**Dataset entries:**
..........

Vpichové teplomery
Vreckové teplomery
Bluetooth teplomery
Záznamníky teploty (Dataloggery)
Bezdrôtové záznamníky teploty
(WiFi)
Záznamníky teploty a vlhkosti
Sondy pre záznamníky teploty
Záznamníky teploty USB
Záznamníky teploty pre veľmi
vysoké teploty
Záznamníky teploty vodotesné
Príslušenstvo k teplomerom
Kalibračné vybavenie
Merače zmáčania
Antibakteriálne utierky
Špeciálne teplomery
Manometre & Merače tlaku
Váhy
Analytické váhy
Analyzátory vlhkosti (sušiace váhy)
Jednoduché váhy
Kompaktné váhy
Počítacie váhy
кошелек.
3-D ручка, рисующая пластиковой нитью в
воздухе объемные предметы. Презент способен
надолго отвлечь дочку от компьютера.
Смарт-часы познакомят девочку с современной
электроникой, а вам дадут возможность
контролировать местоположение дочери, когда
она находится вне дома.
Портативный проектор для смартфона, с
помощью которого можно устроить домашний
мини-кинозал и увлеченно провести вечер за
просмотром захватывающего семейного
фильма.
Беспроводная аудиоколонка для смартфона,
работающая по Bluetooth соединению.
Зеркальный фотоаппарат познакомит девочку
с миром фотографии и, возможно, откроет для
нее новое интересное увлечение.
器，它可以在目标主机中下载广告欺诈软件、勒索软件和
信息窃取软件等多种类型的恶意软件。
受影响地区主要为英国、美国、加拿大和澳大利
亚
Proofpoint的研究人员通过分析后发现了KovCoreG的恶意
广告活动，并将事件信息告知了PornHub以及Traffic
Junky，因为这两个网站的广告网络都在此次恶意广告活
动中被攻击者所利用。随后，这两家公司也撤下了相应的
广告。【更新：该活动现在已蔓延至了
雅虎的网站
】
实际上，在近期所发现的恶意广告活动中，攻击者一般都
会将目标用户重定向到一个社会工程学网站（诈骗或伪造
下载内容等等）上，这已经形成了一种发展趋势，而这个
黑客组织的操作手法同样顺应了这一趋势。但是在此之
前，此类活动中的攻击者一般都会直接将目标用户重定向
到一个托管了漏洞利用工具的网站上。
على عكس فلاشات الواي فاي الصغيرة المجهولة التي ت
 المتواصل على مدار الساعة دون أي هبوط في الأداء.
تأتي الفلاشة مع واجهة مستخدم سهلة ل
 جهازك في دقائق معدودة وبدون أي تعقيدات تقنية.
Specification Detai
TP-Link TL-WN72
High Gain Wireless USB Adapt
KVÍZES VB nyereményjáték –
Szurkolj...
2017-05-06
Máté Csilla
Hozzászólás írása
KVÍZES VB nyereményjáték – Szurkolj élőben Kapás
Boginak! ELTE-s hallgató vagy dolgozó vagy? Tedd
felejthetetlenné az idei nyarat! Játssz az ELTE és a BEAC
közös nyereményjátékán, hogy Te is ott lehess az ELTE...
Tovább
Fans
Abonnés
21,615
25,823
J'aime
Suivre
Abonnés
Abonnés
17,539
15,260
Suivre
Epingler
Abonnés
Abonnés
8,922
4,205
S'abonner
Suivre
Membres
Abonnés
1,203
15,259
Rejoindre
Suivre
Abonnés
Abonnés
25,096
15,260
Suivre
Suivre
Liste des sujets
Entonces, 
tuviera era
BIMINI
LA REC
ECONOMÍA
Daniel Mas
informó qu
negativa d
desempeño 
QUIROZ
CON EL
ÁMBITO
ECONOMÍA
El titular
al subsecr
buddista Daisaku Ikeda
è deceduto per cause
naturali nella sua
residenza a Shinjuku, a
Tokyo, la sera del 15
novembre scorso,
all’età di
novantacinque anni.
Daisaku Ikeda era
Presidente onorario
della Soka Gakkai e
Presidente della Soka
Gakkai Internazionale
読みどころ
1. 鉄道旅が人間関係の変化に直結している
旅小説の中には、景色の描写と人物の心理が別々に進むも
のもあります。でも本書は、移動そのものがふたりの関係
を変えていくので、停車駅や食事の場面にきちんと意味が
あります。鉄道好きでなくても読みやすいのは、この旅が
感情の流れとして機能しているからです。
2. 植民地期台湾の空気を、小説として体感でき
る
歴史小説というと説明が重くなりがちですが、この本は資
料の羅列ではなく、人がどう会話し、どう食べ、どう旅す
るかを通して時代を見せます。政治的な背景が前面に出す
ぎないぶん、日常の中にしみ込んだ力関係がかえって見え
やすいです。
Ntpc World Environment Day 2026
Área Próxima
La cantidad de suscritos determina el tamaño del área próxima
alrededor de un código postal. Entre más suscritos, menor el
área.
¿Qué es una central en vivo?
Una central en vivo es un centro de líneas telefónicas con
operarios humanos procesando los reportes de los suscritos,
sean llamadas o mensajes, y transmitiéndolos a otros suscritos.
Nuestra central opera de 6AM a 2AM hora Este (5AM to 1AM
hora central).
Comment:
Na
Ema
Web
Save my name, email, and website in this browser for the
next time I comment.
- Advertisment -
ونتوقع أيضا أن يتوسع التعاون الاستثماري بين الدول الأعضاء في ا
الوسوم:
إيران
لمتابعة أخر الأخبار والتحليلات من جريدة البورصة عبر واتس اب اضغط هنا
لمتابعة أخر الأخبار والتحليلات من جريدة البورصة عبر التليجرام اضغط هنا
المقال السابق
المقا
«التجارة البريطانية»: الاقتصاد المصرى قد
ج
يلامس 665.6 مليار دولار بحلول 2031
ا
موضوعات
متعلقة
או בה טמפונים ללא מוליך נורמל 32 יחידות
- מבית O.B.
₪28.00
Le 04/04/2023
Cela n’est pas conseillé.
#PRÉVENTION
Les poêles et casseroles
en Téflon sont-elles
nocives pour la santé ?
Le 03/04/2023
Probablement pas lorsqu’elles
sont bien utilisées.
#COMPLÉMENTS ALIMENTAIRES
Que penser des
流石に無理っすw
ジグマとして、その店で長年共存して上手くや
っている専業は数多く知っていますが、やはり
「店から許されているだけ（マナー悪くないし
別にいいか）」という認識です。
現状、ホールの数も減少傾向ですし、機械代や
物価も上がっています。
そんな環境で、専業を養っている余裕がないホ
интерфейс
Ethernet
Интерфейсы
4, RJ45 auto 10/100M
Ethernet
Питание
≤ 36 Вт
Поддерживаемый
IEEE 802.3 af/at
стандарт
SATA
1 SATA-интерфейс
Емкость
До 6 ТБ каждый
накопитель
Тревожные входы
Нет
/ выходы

..........

**Instruction:** Would you please copy exactly the part of the entries above that begins at the line containing "она находится вне дома." and ends at the line containing "Proofpoint的研究人员通过分析后发现了KovCoreG的恶意", both lines included?

**Answer to this exercise:**
она находится вне дома.
Портативный проектор для смартфона, с
помощью которого можно устроить домашний
мини-кинозал и увлеченно провести вечер за
просмотром захватывающего семейного
фильма.
Беспроводная аудиоколонка для смартфона,
работающая по Bluetooth соединению.
Зеркальный фотоаппарат познакомит девочку
с миром фотографии и, возможно, откроет для
нее новое интересное увлечение.
器，它可以在目标主机中下载广告欺诈软件、勒索软件和
信息窃取软件等多种类型的恶意软件。
受影响地区主要为英国、美国、加拿大和澳大利
亚
Proofpoint的研究人员通过分析后发现了KovCoreG的恶意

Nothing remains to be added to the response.